◆ **Excerpted passage**
The key takeaway is that a “best-by” or “sell-by” date is not an expiration date and doesn’t necessarily mean that the safety of the food product declines after that date.
All the date labels come from the manufacturer and are aimed at different audiences.
A “best-by” or “use-by” date is guidance for consumers to get the best experience of the product, says David Fikes, vice president of Consumer/Community Affairs and Communications for the Food Marketing Institute.
A “sell-by” date is geared toward the retailer. “While it’s OK for the consumer to see that date, it’s really more for stocking purposes,” he says.
You’ll only see an “expiration date” on infant formula because it’s required by law, but not on other foods.
“Babies rely on all the nutrients present in the formula,” Fikes says. “They put an expiration date on that to let you know when the nutrients may have diminished to the point where it may not be sustainable for the infant.”
Once a food product does pass its “best-by” date, Fikes says “it doesn’t mean it’s diminished or unsafe if you eat it beyond the date,” although the information does carry a little more weight for dairy and deli products.
While FMI wouldn’t make a blanket statement that date labels have nothing to do with food safety, they’re more about quality.

◆ **Data records**
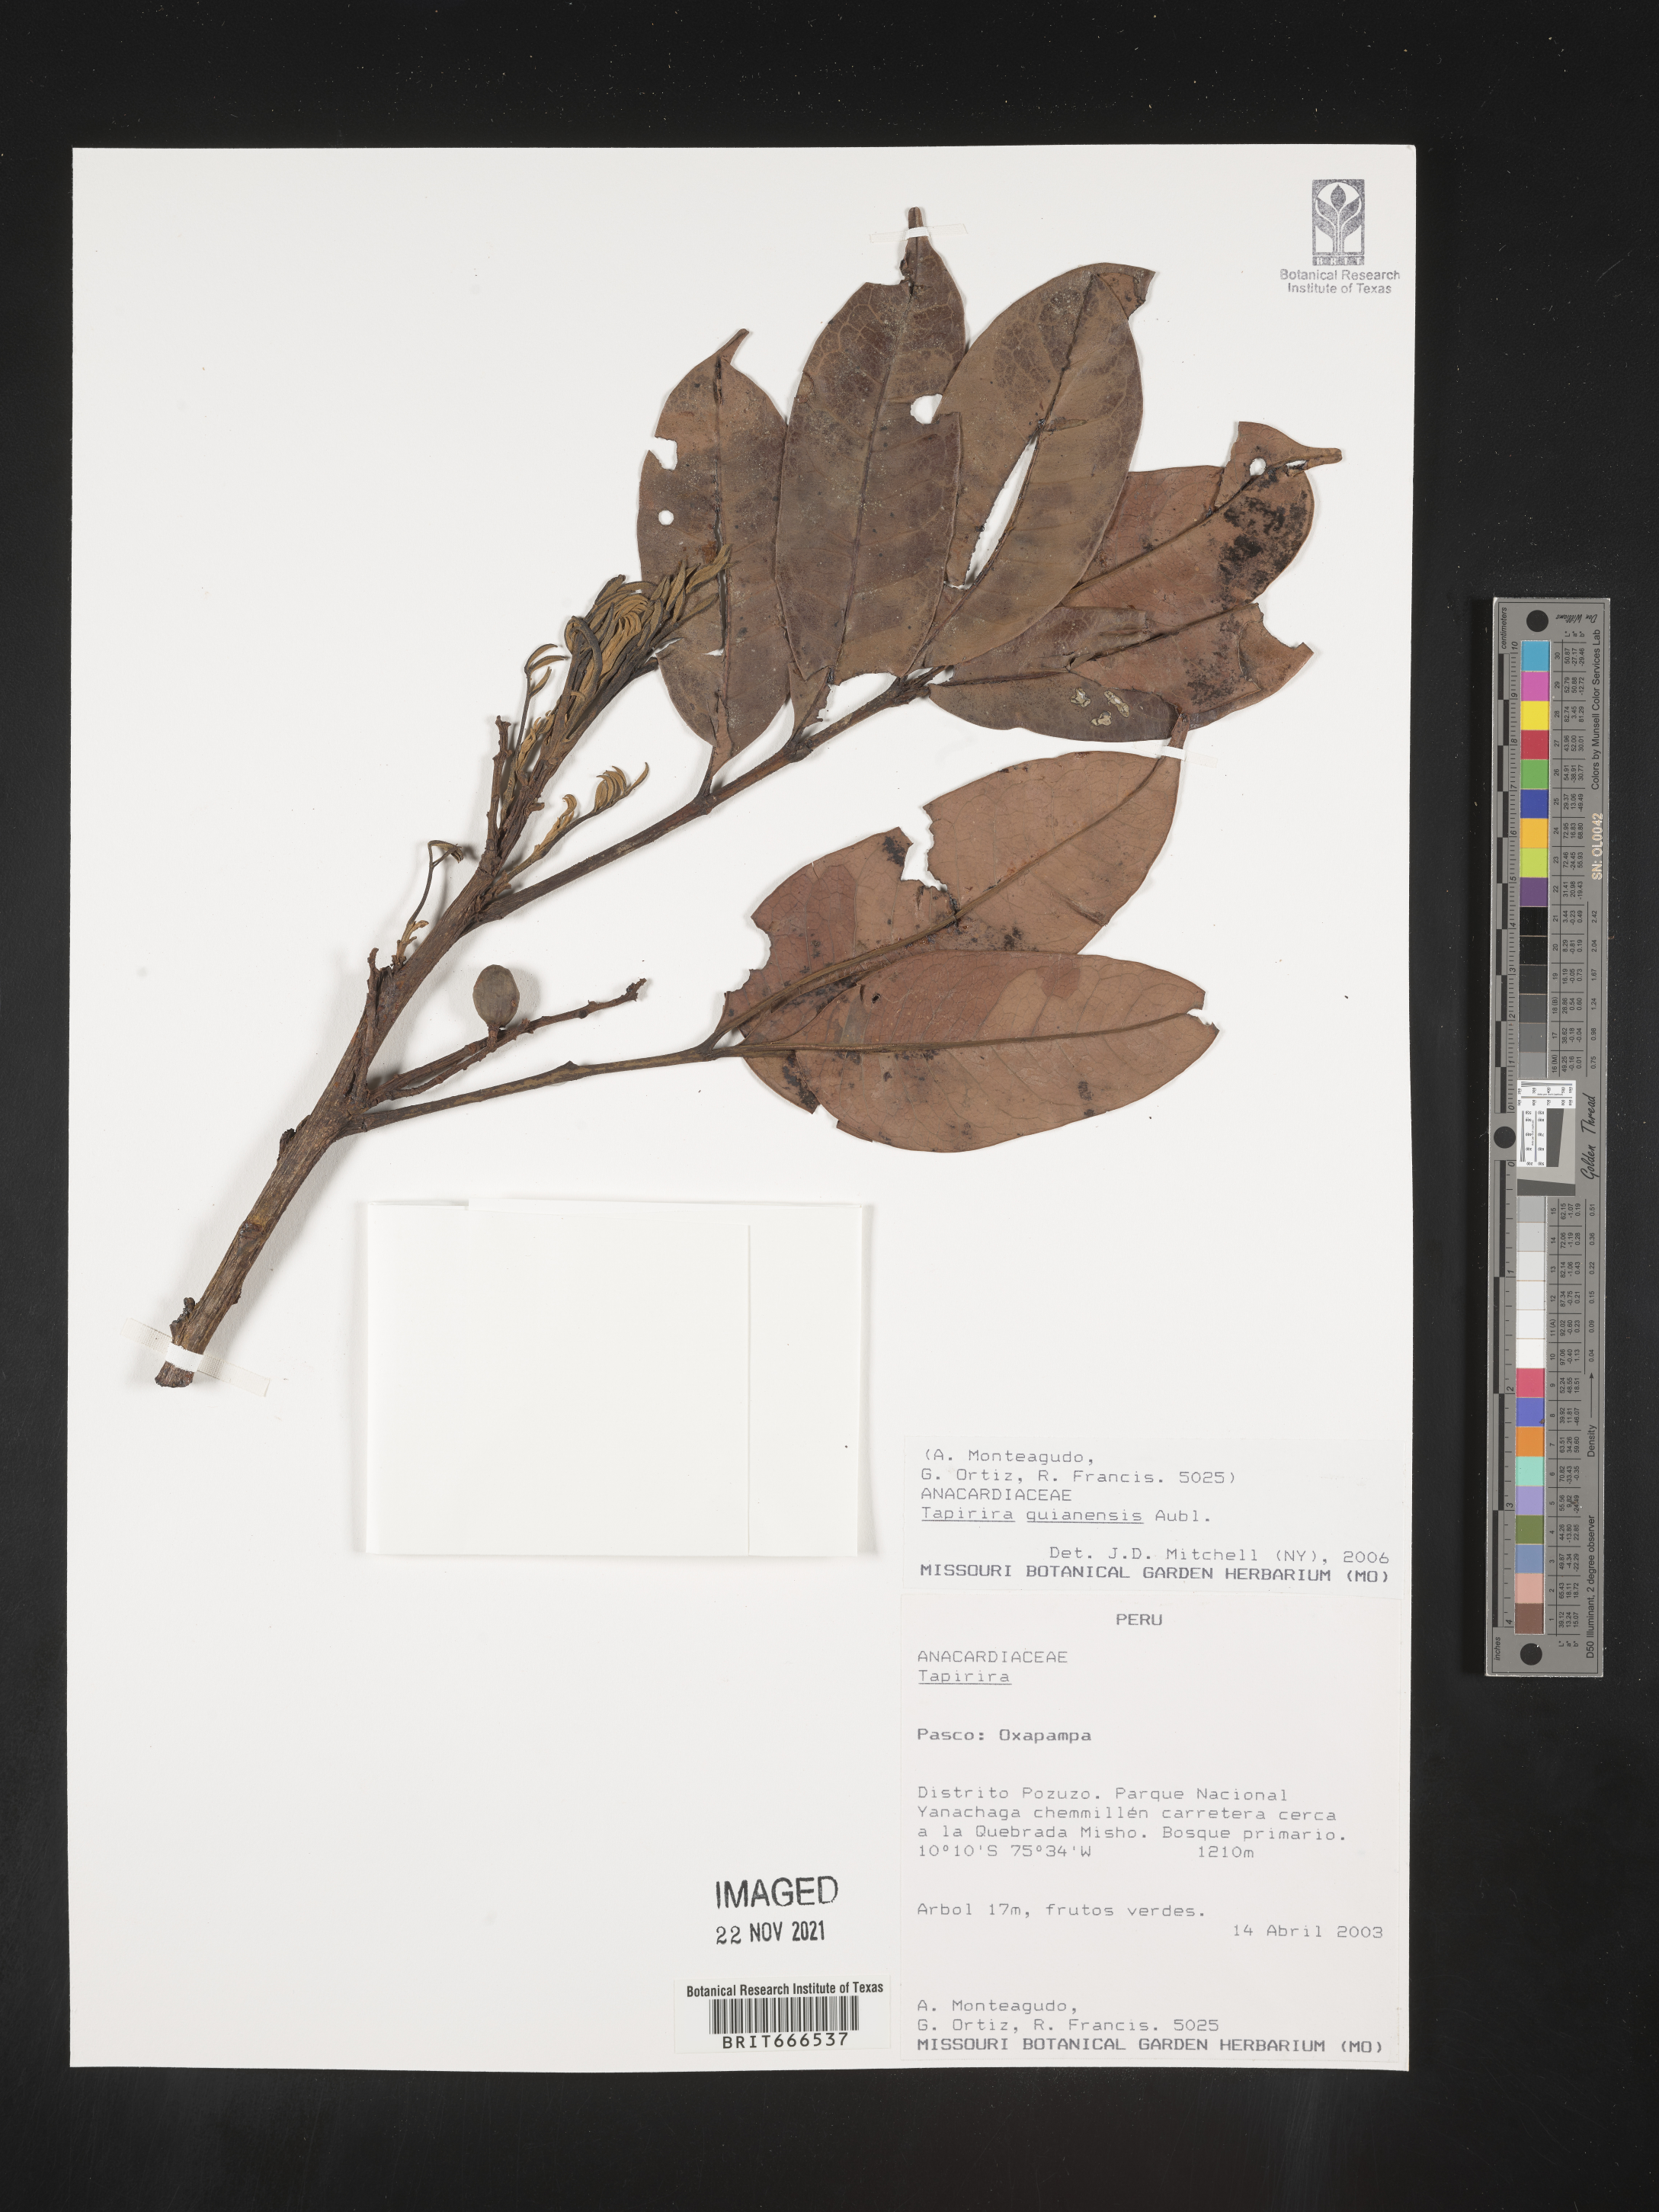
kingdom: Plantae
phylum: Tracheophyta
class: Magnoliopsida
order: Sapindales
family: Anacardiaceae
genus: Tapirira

◆ **Complete the following**
[a] Do the following statements agree with the passage on food date labels? For each, answer yes or no and quote the words from the passage that decide it. (i) A "sell-by" date is meant mainly for the retailer's stocking. (ii) By law, every packaged food must carry an expiration date. (iii) Date labels are set by the retailer.
[b] Could you carry the passage on food date labels forward, starting after its last sentence?

◆ **Exercise answers**
[a]
(i) Yes: "it’s really more for stocking purposes"
(ii) No: "You’ll only see an “expiration date” on infant formula because it’s required by law, but not on other foods."
(iii) No: "All the date labels come from the manufacturer"

[b]
Fikes, FMI and Cornell University recently worked with the Department of Agriculture to broaden their brochure about keeping food safe into a mobile app called FoodKeeper. It includes storage timelines, cooking tips, and access to USDA’s “Ask Karen” feature.
One of the reasons behind FoodKeeper is to help consumers cut down on food waste. Producers are going to hedge their bets a little bit about the date on the product, Fikes says. Once the food leaves the grocery store, they have no say in how it’s stored, so they use a date that takes into account the fact that the food may not be kept at the most optimal conditions. This is why most products are fine beyond their date label.
The app is also designed to help consumers get their money’s worth from the foods they buy. “No one wants products going to the landfill,” Fikes says.